A encyclopedic journey that takes in Japanese mohawks, Chinese transvestites, Filipino prisoners exercising in unison to hip- hop and gangster funerals, it often falls to Samsara’s exquisite sound design and the music of Michael Stearns, Lisa Gerrard and Marcello De Francisci to smoothly segue from one corner of the globe to another.
“We don’t use words so it’s all about image and music,” says Magidson. “Sometimes we do cut to natural sounds. But the music is our emotional commentary. It’s half the movie.”
Between spiritual ceremonies and anthropological marvels, the camera glides across spectacular natural landscapes such as Salt Pan in Namibia and Mono Lake in California. It’s tempting to see Samsara’s jarring use of profane industrial images – Chinese factory food processing, Indonesian sulphur mining – as a kind of Luddite manifesto nestling between sacred images. But the film-makers insist that these scenes are part of the grander scheme of birth and rebirth that lends the film its Sanskrit title.

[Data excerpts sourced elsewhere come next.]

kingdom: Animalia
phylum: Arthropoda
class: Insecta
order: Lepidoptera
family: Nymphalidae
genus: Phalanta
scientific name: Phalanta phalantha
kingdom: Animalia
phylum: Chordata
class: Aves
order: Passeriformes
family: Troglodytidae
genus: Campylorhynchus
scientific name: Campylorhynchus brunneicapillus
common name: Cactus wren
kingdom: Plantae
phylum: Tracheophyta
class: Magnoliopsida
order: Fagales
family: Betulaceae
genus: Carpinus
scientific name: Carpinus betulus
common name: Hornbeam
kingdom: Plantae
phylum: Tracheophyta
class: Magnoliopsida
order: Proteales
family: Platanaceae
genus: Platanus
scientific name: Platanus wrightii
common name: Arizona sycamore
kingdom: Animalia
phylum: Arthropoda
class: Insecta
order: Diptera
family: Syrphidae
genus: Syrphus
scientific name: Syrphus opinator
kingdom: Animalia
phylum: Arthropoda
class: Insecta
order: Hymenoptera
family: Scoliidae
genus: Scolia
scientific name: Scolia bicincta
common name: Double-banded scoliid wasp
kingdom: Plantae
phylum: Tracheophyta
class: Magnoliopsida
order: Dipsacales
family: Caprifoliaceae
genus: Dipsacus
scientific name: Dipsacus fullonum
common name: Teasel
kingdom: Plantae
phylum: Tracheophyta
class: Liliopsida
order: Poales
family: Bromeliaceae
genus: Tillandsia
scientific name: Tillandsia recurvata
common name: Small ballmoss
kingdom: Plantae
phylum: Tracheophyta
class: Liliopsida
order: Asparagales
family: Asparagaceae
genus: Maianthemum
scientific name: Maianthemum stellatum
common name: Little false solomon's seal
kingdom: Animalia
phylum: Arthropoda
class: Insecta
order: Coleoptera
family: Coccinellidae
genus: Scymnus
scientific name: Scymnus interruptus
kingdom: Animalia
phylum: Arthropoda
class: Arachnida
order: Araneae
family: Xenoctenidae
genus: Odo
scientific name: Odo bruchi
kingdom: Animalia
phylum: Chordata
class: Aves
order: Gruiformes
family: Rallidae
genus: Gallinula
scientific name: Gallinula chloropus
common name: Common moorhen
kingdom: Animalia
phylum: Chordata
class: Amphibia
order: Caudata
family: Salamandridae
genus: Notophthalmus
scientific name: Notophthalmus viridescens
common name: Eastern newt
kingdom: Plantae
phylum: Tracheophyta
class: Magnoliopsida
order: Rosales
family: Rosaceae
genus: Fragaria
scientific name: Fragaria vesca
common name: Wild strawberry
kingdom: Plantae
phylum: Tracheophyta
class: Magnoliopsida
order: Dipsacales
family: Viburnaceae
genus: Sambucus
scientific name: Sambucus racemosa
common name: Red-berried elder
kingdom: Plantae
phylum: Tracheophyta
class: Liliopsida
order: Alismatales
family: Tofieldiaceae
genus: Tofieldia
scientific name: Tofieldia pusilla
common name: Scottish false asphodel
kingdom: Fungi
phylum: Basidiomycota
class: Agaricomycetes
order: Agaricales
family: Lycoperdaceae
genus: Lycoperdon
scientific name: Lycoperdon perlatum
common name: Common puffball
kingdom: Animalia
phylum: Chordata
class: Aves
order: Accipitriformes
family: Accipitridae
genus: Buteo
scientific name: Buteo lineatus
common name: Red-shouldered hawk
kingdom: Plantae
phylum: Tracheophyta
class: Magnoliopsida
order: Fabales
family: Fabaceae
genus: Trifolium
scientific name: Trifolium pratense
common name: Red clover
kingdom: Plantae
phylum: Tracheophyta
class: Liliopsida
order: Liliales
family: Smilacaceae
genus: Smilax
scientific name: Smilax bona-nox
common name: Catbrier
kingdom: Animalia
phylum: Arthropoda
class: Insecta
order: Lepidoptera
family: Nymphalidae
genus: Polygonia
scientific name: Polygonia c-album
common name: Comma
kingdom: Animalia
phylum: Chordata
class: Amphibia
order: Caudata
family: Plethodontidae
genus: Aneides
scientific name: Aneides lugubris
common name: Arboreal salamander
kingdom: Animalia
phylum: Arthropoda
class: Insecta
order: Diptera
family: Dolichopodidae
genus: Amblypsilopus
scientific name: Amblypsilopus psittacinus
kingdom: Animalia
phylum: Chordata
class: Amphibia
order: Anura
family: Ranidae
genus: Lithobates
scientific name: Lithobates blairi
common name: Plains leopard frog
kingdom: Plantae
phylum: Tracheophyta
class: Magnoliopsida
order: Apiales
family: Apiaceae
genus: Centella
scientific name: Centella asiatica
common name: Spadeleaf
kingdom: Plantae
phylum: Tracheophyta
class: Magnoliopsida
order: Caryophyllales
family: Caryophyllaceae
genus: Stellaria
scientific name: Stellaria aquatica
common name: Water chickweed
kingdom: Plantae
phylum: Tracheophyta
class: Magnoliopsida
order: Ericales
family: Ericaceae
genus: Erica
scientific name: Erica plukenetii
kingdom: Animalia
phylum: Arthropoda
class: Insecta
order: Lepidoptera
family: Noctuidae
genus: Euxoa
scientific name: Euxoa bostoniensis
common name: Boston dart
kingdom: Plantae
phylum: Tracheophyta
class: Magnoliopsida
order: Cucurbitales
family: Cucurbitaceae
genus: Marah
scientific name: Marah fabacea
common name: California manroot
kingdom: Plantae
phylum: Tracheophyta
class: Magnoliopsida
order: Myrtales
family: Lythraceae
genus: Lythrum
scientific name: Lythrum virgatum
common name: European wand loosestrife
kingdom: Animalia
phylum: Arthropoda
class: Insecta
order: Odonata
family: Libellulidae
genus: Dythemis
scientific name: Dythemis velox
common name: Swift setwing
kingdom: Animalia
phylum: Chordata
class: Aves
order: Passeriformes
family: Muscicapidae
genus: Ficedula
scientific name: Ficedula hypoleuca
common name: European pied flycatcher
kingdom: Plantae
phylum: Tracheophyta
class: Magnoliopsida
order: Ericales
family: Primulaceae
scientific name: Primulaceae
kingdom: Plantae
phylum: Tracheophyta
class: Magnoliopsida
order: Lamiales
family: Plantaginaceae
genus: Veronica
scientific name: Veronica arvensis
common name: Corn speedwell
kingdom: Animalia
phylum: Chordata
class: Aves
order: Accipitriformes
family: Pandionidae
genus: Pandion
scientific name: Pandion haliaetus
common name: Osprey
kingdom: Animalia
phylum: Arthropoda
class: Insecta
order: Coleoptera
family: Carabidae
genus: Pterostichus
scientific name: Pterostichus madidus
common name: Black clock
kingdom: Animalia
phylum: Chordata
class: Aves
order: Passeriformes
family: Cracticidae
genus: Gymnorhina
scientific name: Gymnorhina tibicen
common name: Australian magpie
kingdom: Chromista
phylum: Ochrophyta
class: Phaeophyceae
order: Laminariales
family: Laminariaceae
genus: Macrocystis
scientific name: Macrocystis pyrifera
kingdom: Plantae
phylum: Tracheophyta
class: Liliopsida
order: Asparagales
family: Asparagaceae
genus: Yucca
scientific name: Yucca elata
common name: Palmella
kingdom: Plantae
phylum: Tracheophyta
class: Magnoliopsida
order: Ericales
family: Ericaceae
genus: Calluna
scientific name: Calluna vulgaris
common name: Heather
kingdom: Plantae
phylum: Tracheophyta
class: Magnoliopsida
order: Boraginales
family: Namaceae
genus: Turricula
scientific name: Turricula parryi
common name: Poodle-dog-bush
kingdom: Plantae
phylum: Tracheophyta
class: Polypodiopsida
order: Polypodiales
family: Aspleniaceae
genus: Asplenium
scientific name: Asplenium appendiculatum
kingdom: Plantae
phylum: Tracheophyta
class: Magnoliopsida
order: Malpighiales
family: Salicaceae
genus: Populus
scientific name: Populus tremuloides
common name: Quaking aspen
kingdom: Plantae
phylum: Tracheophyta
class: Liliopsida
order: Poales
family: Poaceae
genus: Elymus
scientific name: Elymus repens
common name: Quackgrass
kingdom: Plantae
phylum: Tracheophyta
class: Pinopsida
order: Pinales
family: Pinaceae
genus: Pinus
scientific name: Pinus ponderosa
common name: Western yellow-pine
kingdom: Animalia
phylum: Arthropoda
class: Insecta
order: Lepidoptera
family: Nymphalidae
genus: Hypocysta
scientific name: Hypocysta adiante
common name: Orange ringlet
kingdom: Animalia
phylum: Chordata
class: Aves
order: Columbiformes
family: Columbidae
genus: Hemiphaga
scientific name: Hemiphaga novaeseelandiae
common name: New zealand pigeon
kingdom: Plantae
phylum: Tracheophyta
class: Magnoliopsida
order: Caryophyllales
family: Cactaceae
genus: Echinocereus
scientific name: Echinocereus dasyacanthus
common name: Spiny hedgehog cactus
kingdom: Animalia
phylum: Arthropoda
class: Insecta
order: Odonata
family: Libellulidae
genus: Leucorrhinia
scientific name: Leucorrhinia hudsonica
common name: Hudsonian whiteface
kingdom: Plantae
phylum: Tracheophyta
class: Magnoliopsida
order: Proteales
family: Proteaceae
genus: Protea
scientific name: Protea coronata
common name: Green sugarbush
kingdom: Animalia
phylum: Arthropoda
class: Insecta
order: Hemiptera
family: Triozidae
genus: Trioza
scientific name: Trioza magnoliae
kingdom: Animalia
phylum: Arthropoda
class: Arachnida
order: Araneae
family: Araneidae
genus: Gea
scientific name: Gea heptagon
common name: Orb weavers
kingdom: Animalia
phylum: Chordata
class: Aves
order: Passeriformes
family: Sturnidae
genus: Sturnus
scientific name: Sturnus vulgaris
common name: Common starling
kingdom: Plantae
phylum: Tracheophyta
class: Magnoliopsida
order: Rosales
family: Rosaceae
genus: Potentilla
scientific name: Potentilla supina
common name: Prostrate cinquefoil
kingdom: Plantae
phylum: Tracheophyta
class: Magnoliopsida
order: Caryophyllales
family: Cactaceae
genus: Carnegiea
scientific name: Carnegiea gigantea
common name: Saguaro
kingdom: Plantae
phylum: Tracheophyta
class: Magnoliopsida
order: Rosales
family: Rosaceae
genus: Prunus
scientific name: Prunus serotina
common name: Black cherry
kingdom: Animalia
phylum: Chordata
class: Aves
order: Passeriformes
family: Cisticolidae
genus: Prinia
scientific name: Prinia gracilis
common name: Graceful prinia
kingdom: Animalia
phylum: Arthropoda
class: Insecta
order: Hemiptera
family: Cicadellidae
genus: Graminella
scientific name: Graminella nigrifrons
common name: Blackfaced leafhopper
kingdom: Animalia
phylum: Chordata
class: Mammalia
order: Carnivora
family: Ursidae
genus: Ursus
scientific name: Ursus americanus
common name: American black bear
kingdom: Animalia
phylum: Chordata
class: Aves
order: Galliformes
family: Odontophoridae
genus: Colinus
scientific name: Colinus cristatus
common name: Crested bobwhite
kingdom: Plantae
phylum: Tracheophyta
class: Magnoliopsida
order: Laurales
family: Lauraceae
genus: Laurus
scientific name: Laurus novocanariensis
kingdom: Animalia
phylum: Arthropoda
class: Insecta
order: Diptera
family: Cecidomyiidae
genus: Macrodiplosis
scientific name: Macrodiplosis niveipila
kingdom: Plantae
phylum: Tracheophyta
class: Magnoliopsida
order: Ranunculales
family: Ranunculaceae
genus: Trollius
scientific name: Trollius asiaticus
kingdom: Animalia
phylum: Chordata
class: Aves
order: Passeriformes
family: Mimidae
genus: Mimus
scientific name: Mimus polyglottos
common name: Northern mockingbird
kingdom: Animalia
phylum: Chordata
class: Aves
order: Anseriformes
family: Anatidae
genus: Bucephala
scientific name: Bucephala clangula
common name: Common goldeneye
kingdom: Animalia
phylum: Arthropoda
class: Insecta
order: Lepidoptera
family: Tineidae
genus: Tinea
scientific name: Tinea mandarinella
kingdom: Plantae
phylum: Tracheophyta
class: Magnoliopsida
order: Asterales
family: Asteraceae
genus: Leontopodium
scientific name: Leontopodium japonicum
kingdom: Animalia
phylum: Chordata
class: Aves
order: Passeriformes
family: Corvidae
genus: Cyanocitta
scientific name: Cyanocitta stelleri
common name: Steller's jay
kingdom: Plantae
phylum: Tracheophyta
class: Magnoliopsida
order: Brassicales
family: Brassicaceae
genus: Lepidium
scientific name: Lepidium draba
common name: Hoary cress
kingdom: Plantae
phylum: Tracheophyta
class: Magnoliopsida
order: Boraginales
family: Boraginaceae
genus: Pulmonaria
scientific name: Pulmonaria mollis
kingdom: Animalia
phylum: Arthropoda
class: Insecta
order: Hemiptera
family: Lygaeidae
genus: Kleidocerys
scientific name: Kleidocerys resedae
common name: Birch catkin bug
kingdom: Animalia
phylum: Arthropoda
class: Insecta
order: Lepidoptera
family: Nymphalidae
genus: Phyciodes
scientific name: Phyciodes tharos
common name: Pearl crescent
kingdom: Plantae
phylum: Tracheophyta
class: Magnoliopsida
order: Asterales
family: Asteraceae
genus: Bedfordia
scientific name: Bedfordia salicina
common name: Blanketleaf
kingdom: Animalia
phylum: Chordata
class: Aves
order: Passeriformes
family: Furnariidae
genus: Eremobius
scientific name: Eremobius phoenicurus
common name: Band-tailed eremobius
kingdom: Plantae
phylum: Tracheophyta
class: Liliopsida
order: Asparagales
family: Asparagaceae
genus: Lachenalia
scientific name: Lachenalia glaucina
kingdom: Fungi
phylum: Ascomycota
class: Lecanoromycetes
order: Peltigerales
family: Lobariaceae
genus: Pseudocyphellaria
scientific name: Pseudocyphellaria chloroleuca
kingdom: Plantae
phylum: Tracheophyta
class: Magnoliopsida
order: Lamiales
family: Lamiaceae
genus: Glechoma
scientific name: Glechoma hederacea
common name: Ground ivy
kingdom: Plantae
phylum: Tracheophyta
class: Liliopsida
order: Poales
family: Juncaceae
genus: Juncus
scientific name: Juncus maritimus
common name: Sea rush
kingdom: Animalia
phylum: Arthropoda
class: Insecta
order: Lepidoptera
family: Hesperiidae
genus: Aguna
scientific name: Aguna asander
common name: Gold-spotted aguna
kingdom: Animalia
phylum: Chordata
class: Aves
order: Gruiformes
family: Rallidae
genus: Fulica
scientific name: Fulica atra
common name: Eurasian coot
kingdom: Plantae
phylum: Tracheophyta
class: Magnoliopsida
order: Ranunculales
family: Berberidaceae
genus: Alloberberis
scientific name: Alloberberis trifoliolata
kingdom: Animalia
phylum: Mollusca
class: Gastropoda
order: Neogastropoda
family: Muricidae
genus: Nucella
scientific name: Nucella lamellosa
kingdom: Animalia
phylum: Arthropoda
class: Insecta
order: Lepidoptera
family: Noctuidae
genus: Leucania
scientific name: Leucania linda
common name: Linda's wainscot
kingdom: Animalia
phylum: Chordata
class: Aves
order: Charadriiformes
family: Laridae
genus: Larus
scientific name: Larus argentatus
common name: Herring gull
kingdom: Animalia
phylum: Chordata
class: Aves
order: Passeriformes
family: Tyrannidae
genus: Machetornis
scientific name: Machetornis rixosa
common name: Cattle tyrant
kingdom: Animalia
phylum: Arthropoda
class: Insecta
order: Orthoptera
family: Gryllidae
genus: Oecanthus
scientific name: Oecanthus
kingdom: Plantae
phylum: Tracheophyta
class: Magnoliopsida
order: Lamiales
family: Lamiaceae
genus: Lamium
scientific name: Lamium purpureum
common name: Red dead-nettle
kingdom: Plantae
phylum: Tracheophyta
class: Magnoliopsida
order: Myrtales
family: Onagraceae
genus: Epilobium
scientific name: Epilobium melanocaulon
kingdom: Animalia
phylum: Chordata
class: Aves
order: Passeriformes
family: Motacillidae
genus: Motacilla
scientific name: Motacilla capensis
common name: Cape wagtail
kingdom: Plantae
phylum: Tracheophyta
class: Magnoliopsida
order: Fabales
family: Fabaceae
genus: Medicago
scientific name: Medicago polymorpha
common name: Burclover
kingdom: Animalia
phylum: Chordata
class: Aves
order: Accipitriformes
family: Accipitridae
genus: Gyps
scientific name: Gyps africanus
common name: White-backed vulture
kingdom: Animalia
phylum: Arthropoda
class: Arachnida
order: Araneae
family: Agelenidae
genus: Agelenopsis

“Im sure it’s not entirely free of ideology,” says Magidson. “But we do try to keep that in the background. We’re certainly not stringing images together to make a political point. We show you bullets and guns because that it part of a larger experience that we all live with. We’re not saying this is good or bad. We went into the Chinese food-processing factory and even though that was tough for us they’re fiercely proud of their clean, ordered workplace. We’re trying to make an experience that will not take the viewer to a place where they think ‘well I disagree with that’. We’re trying to avoid the intellectual and didactic. That would interrupt the inner flow that we want the experience to be.”